The diagram above illustrates the operation of a basic photovoltaic cell, also called a solar cell. Solar cells are made of the same kinds of semiconductor materials, such as silicon, used in the microelectronics industry. For solar cells, a thin semiconductor wafer is specially treated to form an electric field, positive on one side and negative on the other. When light energy strikes the solar cell, electrons are knocked loose from the atoms in the semiconductor material. If electrical conductors are attached to the positive and negative sides, forming an electrical circuit, the electrons can be captured in the form of an electric current -- that is, electricity. This electricity can then be used to power a load, such as a light or a tool. A number of solar cells electrically connected to each other and mounted in a support structure or frame is called a photovoltaic module. Modules are designed to supply electricity at a certain voltage, such as a common 12 volts system. The current produced is directly dependent on how much light strikes the module.

Multiple modules can be wired together to form an array. In general, the larger the area of a module or array, the more electricity that will be produced. Photovoltaic modules and arrays produce direct-current (dc) electricity. They can be connected in both series and parallel electrical arrangements to produce any required voltage and current combination. Today's most common PV devices use a single junction, or interface, to create an electric field within a semiconductor such as a PV cell. In a single-junction PV cell, only photons whose energy is equal to or greater than the band gap of the cell material can free an electron for an electric circuit. In other words, the photovoltaic response of single-junction cells is

limited to the portion of the sun's spectrum whose energy is above the band gap of the absorbing material, and lower-energy photons are not used. One way to get around this limitation is to use two (or more) different cells, with more than one band gap and more than one junction, to generate a voltage. These are referred to as "multijunction" cells (also called "cascade" or "tandem" cells).

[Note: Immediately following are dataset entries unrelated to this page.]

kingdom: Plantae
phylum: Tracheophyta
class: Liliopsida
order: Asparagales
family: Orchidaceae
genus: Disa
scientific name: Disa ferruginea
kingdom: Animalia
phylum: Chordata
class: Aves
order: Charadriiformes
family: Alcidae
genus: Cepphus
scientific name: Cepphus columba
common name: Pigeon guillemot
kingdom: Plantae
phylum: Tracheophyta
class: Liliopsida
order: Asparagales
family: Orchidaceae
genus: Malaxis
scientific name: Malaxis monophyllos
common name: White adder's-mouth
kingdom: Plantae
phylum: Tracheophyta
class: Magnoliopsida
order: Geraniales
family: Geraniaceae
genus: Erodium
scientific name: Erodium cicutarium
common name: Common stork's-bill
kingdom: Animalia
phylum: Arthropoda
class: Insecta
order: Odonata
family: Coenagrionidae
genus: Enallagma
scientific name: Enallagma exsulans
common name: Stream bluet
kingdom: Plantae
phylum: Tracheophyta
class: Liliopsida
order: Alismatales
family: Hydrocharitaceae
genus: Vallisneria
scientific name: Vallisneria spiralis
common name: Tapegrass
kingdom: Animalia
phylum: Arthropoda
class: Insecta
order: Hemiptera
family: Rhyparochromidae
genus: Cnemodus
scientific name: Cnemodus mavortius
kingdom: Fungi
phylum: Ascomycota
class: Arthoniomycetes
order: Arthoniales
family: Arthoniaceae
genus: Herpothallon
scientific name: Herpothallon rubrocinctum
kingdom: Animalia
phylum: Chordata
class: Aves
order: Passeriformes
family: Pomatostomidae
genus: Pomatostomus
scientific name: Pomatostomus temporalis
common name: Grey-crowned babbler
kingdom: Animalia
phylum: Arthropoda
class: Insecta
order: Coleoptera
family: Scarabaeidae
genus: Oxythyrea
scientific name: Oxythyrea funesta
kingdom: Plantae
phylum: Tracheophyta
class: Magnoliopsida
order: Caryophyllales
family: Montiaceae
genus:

Multijunction devices can achieve a higher totalconversion efficiency because they can convert more of the energy spectrum of light to electricity. As shown below, a multijunction device is a stack of individual single-junction cells in descending order of band gap (Eg). The top cell captures the high-energy photons and passes the rest of the photons on to be absorbed by lower-band-gap cells. Much of today's research in multijunction cells focuses on gallium arsenide as one (or all) of the component cells. Such cells have reached efficiencies of around 35% under concentrated sunlight. Other materials studied for multijunction devices have been amorphous silicon and copper indium diselenide. As an example, the multijunction device below uses a top cell of gallium indium phosphide, "a tunnel junction," to aid the flow of electrons between the cells, and a bottom cell of gallium arsenide.